EXERCISE AIM: What lines of the listing below contain the word "wrist"? Copy each of them out.

EXERCISE MATERIALS:
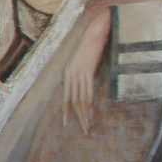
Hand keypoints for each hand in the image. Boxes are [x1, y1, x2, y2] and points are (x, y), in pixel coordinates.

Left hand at [62, 8, 112, 132]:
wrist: (95, 31)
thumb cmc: (92, 45)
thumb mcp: (84, 61)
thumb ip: (82, 72)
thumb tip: (86, 83)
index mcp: (68, 73)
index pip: (66, 97)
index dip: (66, 111)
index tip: (67, 123)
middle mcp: (70, 75)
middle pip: (72, 101)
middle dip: (77, 117)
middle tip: (83, 130)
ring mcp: (77, 73)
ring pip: (80, 100)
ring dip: (84, 115)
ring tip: (88, 126)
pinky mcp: (87, 71)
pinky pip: (87, 92)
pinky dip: (89, 105)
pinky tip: (91, 114)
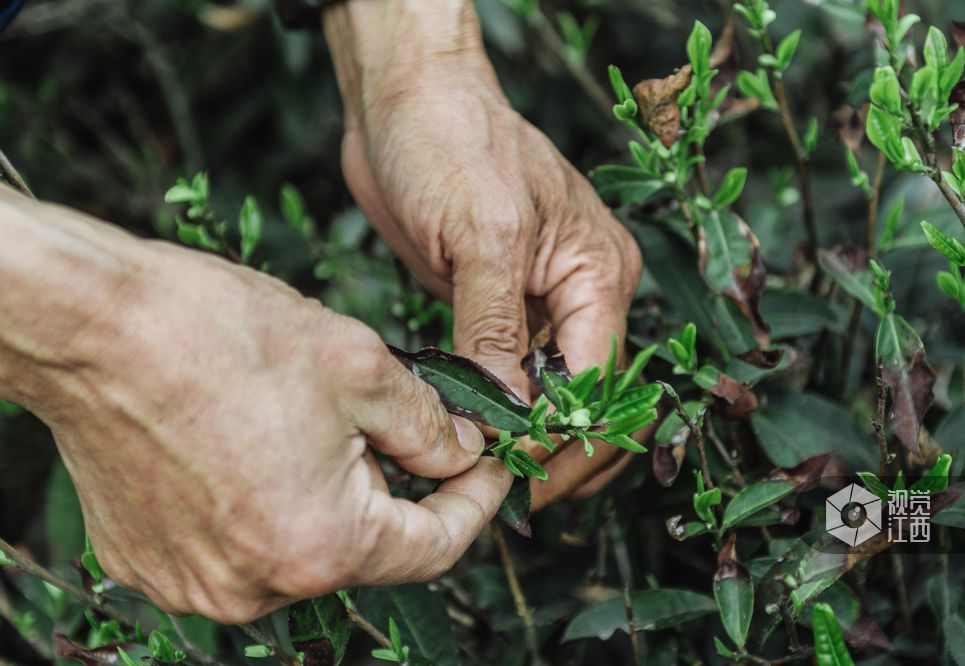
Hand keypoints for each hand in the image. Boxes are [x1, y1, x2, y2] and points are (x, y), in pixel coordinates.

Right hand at [0, 191, 510, 622]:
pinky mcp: (151, 562)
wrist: (92, 325)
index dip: (475, 503)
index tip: (490, 469)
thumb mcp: (360, 366)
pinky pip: (237, 544)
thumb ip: (427, 425)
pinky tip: (251, 445)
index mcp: (320, 547)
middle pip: (365, 548)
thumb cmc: (221, 335)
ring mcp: (194, 583)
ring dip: (326, 496)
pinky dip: (265, 504)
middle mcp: (254, 587)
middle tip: (392, 424)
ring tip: (306, 424)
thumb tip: (459, 453)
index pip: (435, 547)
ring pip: (301, 546)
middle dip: (393, 488)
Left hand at [324, 0, 643, 508]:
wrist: (405, 99)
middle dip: (558, 451)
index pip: (600, 381)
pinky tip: (470, 437)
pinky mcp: (497, 305)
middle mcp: (582, 293)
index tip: (515, 473)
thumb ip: (495, 328)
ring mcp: (540, 301)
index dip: (564, 436)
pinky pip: (511, 375)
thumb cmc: (453, 140)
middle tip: (507, 494)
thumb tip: (505, 414)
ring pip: (551, 395)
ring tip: (489, 479)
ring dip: (528, 439)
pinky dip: (497, 411)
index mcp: (599, 273)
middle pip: (590, 399)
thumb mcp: (481, 233)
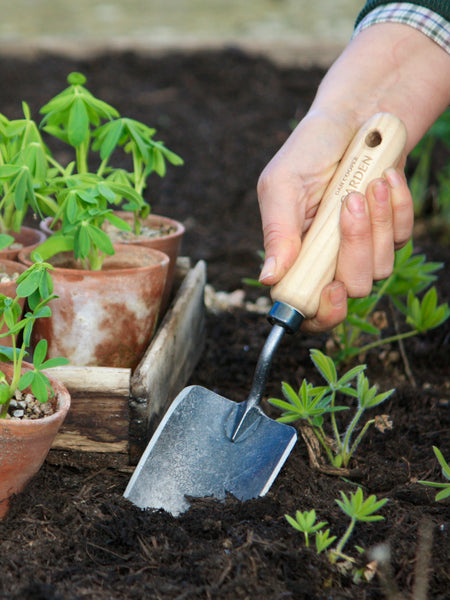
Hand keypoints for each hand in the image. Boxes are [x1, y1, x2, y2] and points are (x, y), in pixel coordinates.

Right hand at [257, 111, 413, 332]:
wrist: (354, 118)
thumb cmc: (309, 151)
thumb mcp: (282, 186)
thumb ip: (277, 234)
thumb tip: (268, 279)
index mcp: (296, 255)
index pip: (306, 305)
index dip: (321, 312)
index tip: (333, 290)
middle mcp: (329, 258)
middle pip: (352, 287)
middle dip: (356, 248)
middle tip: (349, 203)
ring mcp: (361, 246)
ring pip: (381, 267)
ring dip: (378, 222)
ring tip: (369, 184)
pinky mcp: (388, 231)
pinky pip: (402, 237)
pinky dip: (397, 206)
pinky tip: (385, 179)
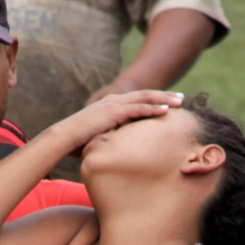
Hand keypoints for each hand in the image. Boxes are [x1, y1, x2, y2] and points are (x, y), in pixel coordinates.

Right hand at [48, 89, 181, 156]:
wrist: (63, 138)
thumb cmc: (76, 142)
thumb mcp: (99, 137)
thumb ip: (111, 138)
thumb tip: (119, 149)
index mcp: (110, 105)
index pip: (137, 100)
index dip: (154, 100)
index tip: (169, 102)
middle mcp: (113, 101)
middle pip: (145, 95)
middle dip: (165, 95)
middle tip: (182, 98)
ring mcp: (114, 105)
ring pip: (145, 99)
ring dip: (164, 99)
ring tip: (180, 102)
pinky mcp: (114, 112)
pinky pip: (138, 109)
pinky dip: (153, 108)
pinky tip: (166, 110)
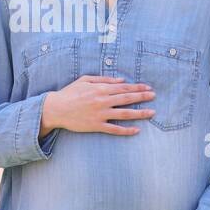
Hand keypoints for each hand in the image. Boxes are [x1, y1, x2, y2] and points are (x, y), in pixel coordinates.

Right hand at [40, 76, 155, 135]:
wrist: (55, 109)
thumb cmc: (69, 93)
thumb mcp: (85, 80)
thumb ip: (104, 79)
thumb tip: (121, 80)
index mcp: (100, 89)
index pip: (123, 87)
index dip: (137, 87)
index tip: (148, 87)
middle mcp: (102, 101)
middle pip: (127, 99)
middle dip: (142, 97)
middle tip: (154, 96)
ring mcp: (100, 114)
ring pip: (124, 113)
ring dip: (140, 113)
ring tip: (152, 112)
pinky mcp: (96, 126)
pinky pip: (114, 129)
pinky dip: (126, 130)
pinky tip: (136, 130)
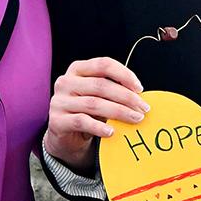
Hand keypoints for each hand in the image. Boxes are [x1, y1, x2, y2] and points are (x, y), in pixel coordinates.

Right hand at [45, 57, 148, 172]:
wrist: (66, 136)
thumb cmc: (87, 112)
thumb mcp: (99, 96)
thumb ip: (114, 90)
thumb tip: (140, 96)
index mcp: (77, 69)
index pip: (103, 64)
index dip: (124, 74)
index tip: (140, 88)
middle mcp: (65, 82)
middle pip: (101, 85)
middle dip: (126, 97)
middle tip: (143, 108)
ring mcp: (59, 101)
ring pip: (94, 103)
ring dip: (119, 112)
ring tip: (135, 119)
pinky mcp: (57, 121)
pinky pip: (82, 121)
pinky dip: (99, 127)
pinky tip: (112, 131)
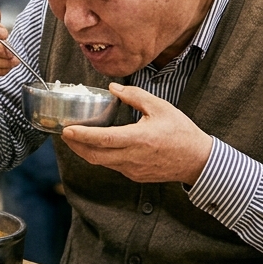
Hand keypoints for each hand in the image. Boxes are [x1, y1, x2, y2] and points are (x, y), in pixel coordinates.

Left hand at [62, 83, 212, 184]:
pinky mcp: (134, 175)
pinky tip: (97, 146)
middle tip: (64, 133)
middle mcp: (133, 157)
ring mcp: (133, 169)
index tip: (67, 129)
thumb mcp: (160, 107)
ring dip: (85, 151)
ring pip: (101, 162)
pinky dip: (100, 156)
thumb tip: (113, 88)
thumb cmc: (181, 132)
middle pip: (95, 155)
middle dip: (75, 145)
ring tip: (75, 138)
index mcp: (139, 139)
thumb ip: (135, 96)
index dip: (82, 135)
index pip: (104, 139)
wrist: (198, 160)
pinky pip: (112, 166)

WRITTEN SOLUTION:
wrist: (95, 31)
wrist: (92, 325)
wrist: (405, 99)
wrist: (354, 118)
wrist: (63, 138)
wrist: (55, 109)
wrist: (66, 136)
wrist: (198, 160)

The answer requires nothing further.